Cela dit, je me dois de saluer l'effort du réalisateur qui, malgré le cadre hongrois, a su glisser quelques clins d’œil à la Belgique, comme pour ancrer l’histoire dans notre culture et notre quotidien. Que ce soit à travers certains éléments de décor, des références subtiles ou des détails qui résonnent particulièrement pour un public belge, ces petites touches viennent rappeler que, même si l’on ne reconnaît pas toujours les lieux, l’âme belge n’est jamais complètement absente de l’écran. Ces références, bien que discrètes, sont une preuve de la volonté du réalisateur de respecter l’esprit du lieu, et elles apportent une couche supplémentaire de profondeur pour ceux qui connaissent et aiment la Belgique.
Mais il serait injuste de réduire ce film à ce seul aspect, car Mon nom est Loh Kiwan a bien d’autres qualités qui méritent d’être mises en lumière. La réalisation est remarquable, offrant une mise en scène soignée et une direction artistique qui capte l’atmosphère oppressante et mélancolique de l'exil et de la recherche d’identité. L'ambiance générale, soutenue par une bande-son poignante et des jeux de lumière subtilement dosés, enveloppe le spectateur dans une expérience immersive, où chaque plan semble soigneusement pensé pour servir l’émotion du moment.

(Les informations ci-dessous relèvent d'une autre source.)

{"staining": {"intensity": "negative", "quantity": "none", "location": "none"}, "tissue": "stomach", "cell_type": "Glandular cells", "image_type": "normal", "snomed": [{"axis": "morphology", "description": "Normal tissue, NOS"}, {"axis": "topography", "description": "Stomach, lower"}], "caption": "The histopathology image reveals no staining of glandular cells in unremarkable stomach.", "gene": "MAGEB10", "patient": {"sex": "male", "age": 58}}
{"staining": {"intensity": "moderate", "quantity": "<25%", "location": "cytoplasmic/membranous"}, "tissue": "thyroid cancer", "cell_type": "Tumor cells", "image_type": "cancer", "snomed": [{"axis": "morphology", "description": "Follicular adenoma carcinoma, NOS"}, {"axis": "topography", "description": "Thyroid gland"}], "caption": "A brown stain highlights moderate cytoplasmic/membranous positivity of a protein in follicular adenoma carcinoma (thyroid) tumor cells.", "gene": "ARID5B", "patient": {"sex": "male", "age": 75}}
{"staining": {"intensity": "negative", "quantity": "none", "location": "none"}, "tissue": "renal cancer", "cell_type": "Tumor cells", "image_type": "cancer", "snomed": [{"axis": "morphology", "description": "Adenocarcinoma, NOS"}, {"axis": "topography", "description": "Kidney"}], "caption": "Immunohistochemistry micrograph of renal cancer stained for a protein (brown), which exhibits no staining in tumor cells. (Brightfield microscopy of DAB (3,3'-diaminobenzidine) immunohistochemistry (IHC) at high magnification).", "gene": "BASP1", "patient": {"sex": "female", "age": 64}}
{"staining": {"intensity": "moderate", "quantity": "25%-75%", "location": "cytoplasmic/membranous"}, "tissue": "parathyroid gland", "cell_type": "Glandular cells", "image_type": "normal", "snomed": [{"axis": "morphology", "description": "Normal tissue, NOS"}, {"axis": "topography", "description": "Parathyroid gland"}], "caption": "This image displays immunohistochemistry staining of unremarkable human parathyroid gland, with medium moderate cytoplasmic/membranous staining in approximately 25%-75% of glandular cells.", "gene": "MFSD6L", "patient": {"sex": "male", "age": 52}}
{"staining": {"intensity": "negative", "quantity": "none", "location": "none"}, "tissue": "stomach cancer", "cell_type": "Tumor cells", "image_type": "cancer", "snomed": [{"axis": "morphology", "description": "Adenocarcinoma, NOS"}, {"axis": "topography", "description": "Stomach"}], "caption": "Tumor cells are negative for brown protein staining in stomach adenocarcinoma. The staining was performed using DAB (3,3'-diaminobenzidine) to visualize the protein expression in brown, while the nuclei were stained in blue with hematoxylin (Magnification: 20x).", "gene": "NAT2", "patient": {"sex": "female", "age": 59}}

Les performances des acteurs sont également à saluer. Le personnage principal, Loh Kiwan, est incarné avec une justesse touchante. À travers son regard, nous sommes invités à voir ce monde étranger et parfois hostile, avec les yeux d’un migrant en quête de refuge et de compréhension. Cette perspective nous fait oublier, ne serait-ce qu’un instant, nos attentes sur l’authenticité géographique, pour nous plonger dans une histoire humaine, universelle et profondément émouvante.
Ainsi, en passant outre les défauts liés à l'authenticité de la Belgique, je choisis de voir ce film à travers les yeux de Loh Kiwan. C’est un voyage qui transcende les frontières et les décors, pour se concentrer sur l’essentiel : l’histoire d’un homme confronté à la solitude, à l’inconnu, et à l’espoir fragile d’un avenir meilleur. C’est en cela que réside la véritable force de ce film, qui malgré ses imperfections, parvient à toucher l’âme et à nous rappeler la puissance du cinéma pour raconter des histoires qui résonnent bien au-delà des lieux où elles se déroulent.